§ Aufgabe a: Zitiere sämtliche Zeilen der nachstehenden Datensätze unverändert und lass die Bilder dabei weg.

§ Ausgewählter Textauszug:
================================
# Teamwork in Eclipse, GitHub nützlich?



## me.lina (20. Mai 2016)

Hi,

ich stehe nun das erste Mal davor, ein Projekt nicht allein zu programmieren und mache mir natürlich Gedanken darüber wie wir das am besten anstellen.

Nun hat mir jemand das Arbeiten über GitHub empfohlen. Natürlich kann ich das in Eclipse integrieren, aber mir scheint nicht, dass das einen Vorteil bei einer Teamarbeit bringt, oder doch? Wenn ja welchen?
Aktuell glaube ich, das Prinzip ist das gleiche wie bei jedem Cloud Service (Datensicherheit ist diesmal mal nicht relevant  ) : beide greifen auf ein gemeinsames Workspace zu und arbeiten daran. Oder versteh ich das falsch?

lg


----------



## nvidia (20. Mai 2016)

Mit Bitbucket wirst du glücklicher da du dort private Repositories anlegen kannst, bei Github, wenn man nicht zahlt, ist alles für jeden einsehbar. Bei Bitbucket können 5 Leute an einem privaten Repository teilhaben ohne das man etwas zahlen muss. Und wenn man andere zu Bitbucket einlädt kann man das sogar noch um 2-3 Nutzer erhöhen.
================================
Einträge im Datensatz:

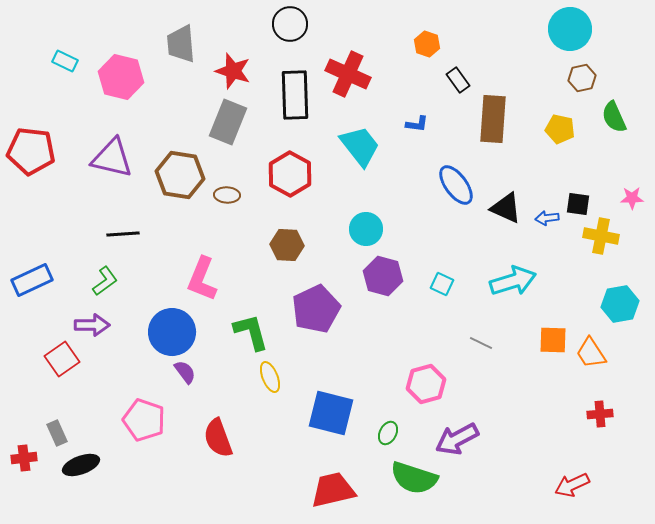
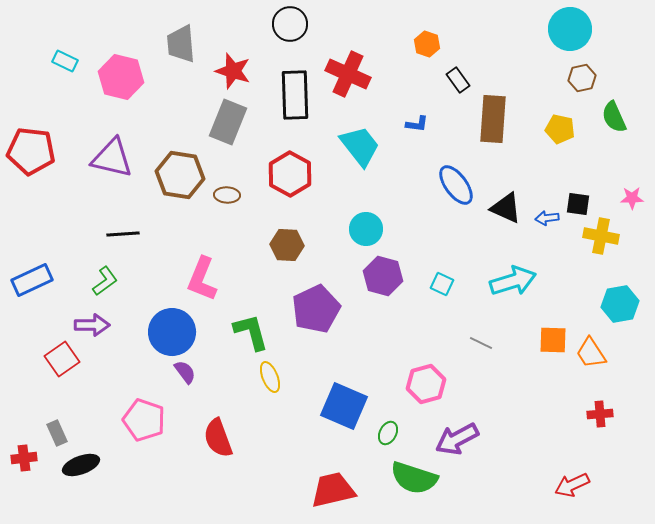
blue square at (331, 413): moved 13 px right, 7 px up; rotated 9 degrees clockwise
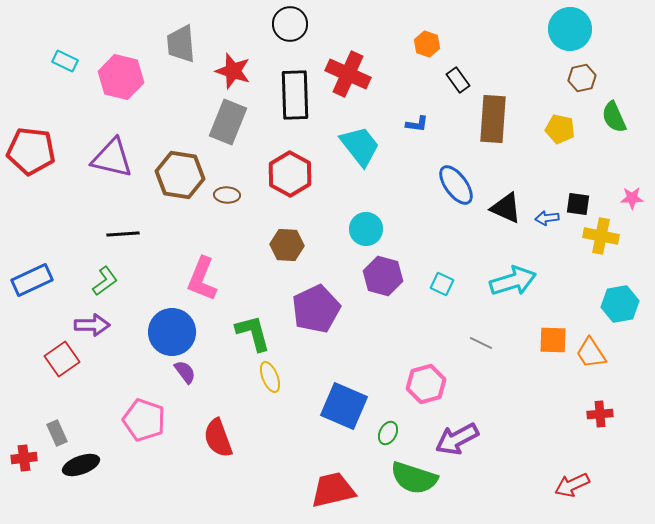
green L-shape at (251, 332): moved 2 px right, 1 px down
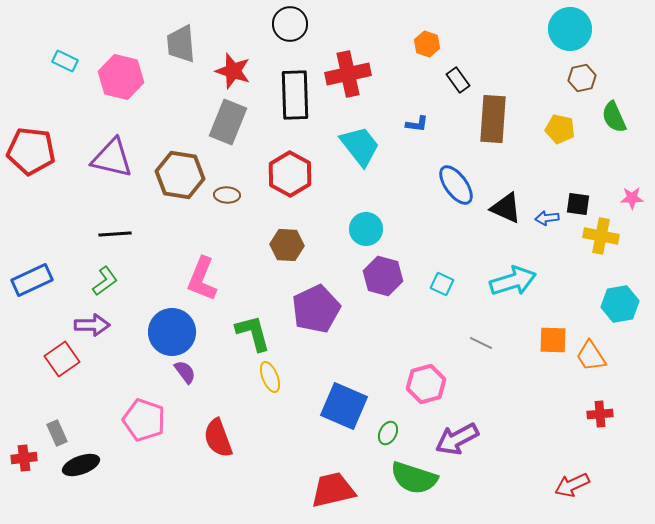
red cross at (348, 74): rotated 36 degrees counterclockwise
black line at (123, 234): moved 8 px left
orange trapezoid at (591, 353): moved 3 px down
================================
§ Aufgabe b: Gib aus dem Forumsthread oben den Abschnitt, der mit „Nun hat mir“ anfängt und bis einschließlich „2-3 Nutzer erhöhen.“ weitergeht, wortgetreu aus.

§ Schriftliche Antwort a:
blue square at (331, 413): moved 13 px right, 7 px up; rotated 9 degrees clockwise
green L-shape at (251, 332): moved 2 px right, 1 px down
red cross at (348, 74): rotated 36 degrees counterclockwise
black line at (123, 234): moved 8 px left
orange trapezoid at (591, 353): moved 3 px down

§ Schriftliche Antwort b:
Nun hat mir jemand das Arbeiten über GitHub empfohlen. Natürlich kann ich das in Eclipse integrieren, aber mir scheint nicht, dass das einen Vorteil bei einer Teamarbeit bringt, oder doch? Wenn ja welchen?
Aktuell glaube ich, das Prinzip ist das gleiche wie bei jedem Cloud Service (Datensicherheit ist diesmal mal nicht relevant  ) : beide greifen auf ein gemeinsames Workspace zu und arbeiten daran. Oder versteh ich das falsch?

lg


----------



## nvidia (20. Mai 2016)

Mit Bitbucket wirst du glücklicher da du dort private Repositories anlegen kannst, bei Github, wenn man nicht zahlt, ist alles für jeden einsehbar. Bei Bitbucket können 5 Leute an einem privaten Repository teilhaben ohne das man etwas zahlen muss. Und wenn man andere zu Bitbucket einlädt kann man das sogar noch um 2-3 Nutzer erhöhen.